Mary O’Donnell speaks to the coordinator of Children’s Adoration
Celebrating the birthday of Jesus this Christmas will have an extra special meaning for primary school children around the country who have been enjoying spending time with him in Eucharistic adoration in their local parishes.
There are currently around 7,000 children involved in adoration, with more and more schools throughout Ireland contacting the national coordinator of Children’s Adoration, Antoinette Moynihan about the programme, which is now in its third year.
From Co. Meath, the 44-year-old travels the country promoting ‘Children of the Eucharist’ and, during a visit to St Colmcille’s Primary School, in Claudy, Co. Derry, she spoke to The Irish Catholic about how she got involved in this apostolate.
Recalling her early faith formation while growing up in Kentstown, near Navan, where she lived with her parents and three brothers, Antoinette said that, like most Irish Catholic families, they “went to Mass every Sunday, believed in God and went to missions and novenas in surrounding parishes”.

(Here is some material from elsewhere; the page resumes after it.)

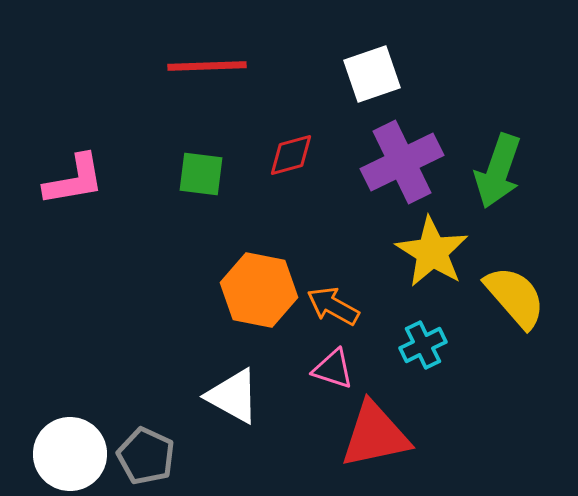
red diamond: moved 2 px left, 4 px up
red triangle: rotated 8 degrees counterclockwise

This continued when she got married 22 years ago and later became a mother of two girls, as she and her husband, Peadar, were always aware of the importance of having God in their marriage and life.
The family experienced a deepening of their faith during a parish mission in 2006, which Antoinette said left them wanting “to know more about Jesus and how he could help us in this world we live in and, especially in Heaven”.
Conversion
Recalling that her mother had always prayed to Our Lady and so she did too, Antoinette felt that she didn’t know Jesus the way she knew Mary. Three years later, while on pilgrimage to Medjugorje, she experienced “a further conversion through the Sacred Heart of Jesus”.
Antoinette beamed as she described how Jesus “came straight in” when she opened the door of her heart to his heart, saying: “I simply told him that I didn’t know him as well as I knew his mother and, from this, he just showed me that he was around to help, not in a forceful way, but always gentle and loving. That is how Jesus is!”
As she grew more in her faith, Antoinette went to more prayer meetings, retreats and information days, and realised that this was “a treasure chest” she had never fully opened before.
“I was finding out so much more about my good friend Jesus and his plan for me here on Earth,” she said.
The family’s faith journey led to them getting involved in the 2012 International Eucharistic Congress (IEC) in Dublin, during which they helped coordinate a week of prayer and encouraged children to come closer to Jesus in the Blessed Sacrament.
They were working alongside a group of American priests, who told them about their work back home. By the end of an exhausting but fruitful week of working with around a thousand children during the IEC, Antoinette felt a strong desire to start a similar programme here in Ireland.
“I prayed about it over the summer and the Lord showed me, through prayer and Eucharistic adoration, what he wanted,” Antoinette said.
Then, in October 2012, ‘Children of the Eucharist’ began in Ireland, with Antoinette starting off with four schools in her area and then going on to visit many schools nationwide last year.
Having presented the Eucharistic adoration programme to around 7,000 children, Antoinette says it is “a wonderful privilege to bring these children to Jesus and explain to them the great love of God for us all, and the mission he has for each of us, if we just listen to him”.
She finds the children are very open to the programme and that people from the various localities are keen to get involved, along with the priest and school, to help the apostolate grow.
Antoinette has now trained teams of volunteers to act as ‘Children of the Eucharist’ leaders in Derry, Tyrone, Donegal, Down, Cork, Galway, Tipperary, Limerick, Dublin, Meath and Westmeath.
She said she is grateful for the support of all those involved, especially John Howard of the National Eucharistic Adoration team, her spiritual director, Fr Laurence Joseph, and the many other priests who have helped her along the way.
“Our ultimate mission is to bring our very young and not so young to the real presence of Jesus in the Eucharist, and let each one encounter him in a most beautiful way and know the love of God,” Antoinette said.
Word of the programme’s success has spread outside Ireland as well, following Antoinette’s attendance at the Adoratzio Conference in St Maxine le Baume, the Shrine of St Mary Magdalene, in the south of France, and she has since had requests to send programme packs to America, Australia and Holland.